Her husband, M. Rajalingam (then not married), had to get a guarantee letter from his employers for stay in first class.
The bigger shock was she had to pay for the bill when she was discharged when she had to pay for the bill and despite sending the claim to the Malaysian Amateur Athletics Union (MAAU), she was never reimbursed.
“I also did not receive a single sen from the two Sportswoman awarded to me where RM5,000 was paid. The money then was paid through the national association to maintain the amateur status of the athletes,” said Rajamani who won the 1966 award together with Tan Sri M. Jegathesan which was the inaugural national sports award.
“It was only after the 12th awards that the money was paid to the athletes themselves.
“I had a written a letter to MAAU in 1991 enquiring about the money. Not that I wanted it, but just to find out how it was spend and it was for development, I would have been the happiest. But not only did I not get a reply, but was blacklisted by MAAU.”
Rajamani had more bitter experiences when she had opted out from her teaching profession in 1992 and joined the National Sports Council (NSC) as their physical trainer and involved with the victorious 1992 and runner-up 1994 Malaysian Thomas Cup squad.
“I was so ill-treated all because some personnel who hoping for a post in the department. I was not interested in any post but just wanted do my work, but I could believe the way they ill-treated me.
“And when I thought I had seen the worst, it all came back when my son Vishnu was actively involved in athletics was subject to some unfair treatment in selection, while my grandson who was junior badminton player was subject to the same.
“It is sad what happens to athletes and the pain they suffer sometimes get intolerable.”
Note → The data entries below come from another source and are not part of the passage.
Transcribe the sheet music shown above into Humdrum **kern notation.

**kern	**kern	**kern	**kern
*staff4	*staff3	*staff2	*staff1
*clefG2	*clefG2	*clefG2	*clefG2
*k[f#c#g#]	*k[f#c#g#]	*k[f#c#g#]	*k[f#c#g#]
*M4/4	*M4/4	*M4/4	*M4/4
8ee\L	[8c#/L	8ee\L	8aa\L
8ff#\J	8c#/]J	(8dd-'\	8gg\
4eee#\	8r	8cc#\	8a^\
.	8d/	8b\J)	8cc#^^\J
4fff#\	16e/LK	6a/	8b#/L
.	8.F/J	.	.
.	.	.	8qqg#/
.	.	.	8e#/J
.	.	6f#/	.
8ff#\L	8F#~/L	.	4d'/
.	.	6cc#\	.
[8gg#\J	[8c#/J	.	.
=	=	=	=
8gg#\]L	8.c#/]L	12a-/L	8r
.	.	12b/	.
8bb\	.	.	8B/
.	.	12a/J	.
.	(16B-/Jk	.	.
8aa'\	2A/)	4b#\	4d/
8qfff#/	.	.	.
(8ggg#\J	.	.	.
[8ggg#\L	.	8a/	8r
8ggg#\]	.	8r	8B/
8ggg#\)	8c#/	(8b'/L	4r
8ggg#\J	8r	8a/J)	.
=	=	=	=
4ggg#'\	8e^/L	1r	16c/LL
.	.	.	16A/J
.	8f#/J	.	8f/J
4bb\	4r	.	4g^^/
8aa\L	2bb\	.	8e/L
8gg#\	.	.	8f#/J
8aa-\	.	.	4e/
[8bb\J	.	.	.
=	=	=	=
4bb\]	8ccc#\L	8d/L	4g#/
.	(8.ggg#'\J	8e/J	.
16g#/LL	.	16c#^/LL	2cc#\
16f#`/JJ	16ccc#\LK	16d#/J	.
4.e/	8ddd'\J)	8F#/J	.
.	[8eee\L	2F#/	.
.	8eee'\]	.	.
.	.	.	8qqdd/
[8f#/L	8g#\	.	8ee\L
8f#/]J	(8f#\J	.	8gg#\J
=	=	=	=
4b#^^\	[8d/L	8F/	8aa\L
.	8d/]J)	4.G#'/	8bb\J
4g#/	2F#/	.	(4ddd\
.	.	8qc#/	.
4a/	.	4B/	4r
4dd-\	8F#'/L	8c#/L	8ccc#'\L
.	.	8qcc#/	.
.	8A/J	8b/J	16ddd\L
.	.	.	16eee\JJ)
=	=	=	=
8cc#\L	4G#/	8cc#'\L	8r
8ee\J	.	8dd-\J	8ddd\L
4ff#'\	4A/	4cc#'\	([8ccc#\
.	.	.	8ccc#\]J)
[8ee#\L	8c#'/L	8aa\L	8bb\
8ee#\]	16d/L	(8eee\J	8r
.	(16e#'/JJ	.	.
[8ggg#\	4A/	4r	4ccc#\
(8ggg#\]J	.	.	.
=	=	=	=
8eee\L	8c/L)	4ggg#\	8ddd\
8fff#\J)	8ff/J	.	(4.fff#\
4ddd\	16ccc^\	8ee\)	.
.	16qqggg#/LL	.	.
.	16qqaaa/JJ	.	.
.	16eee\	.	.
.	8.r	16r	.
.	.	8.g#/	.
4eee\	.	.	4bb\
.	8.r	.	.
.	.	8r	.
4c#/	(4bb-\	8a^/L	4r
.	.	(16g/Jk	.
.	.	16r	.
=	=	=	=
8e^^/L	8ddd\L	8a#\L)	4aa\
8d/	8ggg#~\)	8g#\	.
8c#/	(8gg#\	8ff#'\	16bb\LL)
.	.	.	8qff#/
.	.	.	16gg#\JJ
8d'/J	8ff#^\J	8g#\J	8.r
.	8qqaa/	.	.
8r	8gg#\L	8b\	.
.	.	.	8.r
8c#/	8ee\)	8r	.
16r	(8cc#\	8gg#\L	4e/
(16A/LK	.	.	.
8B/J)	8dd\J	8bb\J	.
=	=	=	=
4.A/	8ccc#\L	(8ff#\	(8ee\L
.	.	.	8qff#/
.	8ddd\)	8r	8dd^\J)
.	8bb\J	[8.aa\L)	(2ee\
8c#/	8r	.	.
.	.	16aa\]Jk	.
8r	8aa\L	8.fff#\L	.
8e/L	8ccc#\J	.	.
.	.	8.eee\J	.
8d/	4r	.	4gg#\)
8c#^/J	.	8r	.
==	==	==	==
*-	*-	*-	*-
Rajamani, a member of the National Athlete Welfare Foundation (Yakeb) since it was formed in 2008, works hard to fight for respect and the welfare of athletes.
Yakeb was formed to safeguard the interest and to look into the welfare of current and former athletes who have competed at the SEA Games, Asian Games, Commonwealth Games, Olympic Games and several selected top-notch Asian meets.
Rajamani commended Yakeb’s constant effort to look into the welfare of athletes.
There are close to 2,000 athletes registered with Yakeb, including more than 300 current athletes.

Rajamani has even spoken to the prime minister Datuk Seri Najib Tun Razak to look into increasing the subsidy given to Yakeb, so that the past athletes, many of whom are not doing well, will be able to benefit.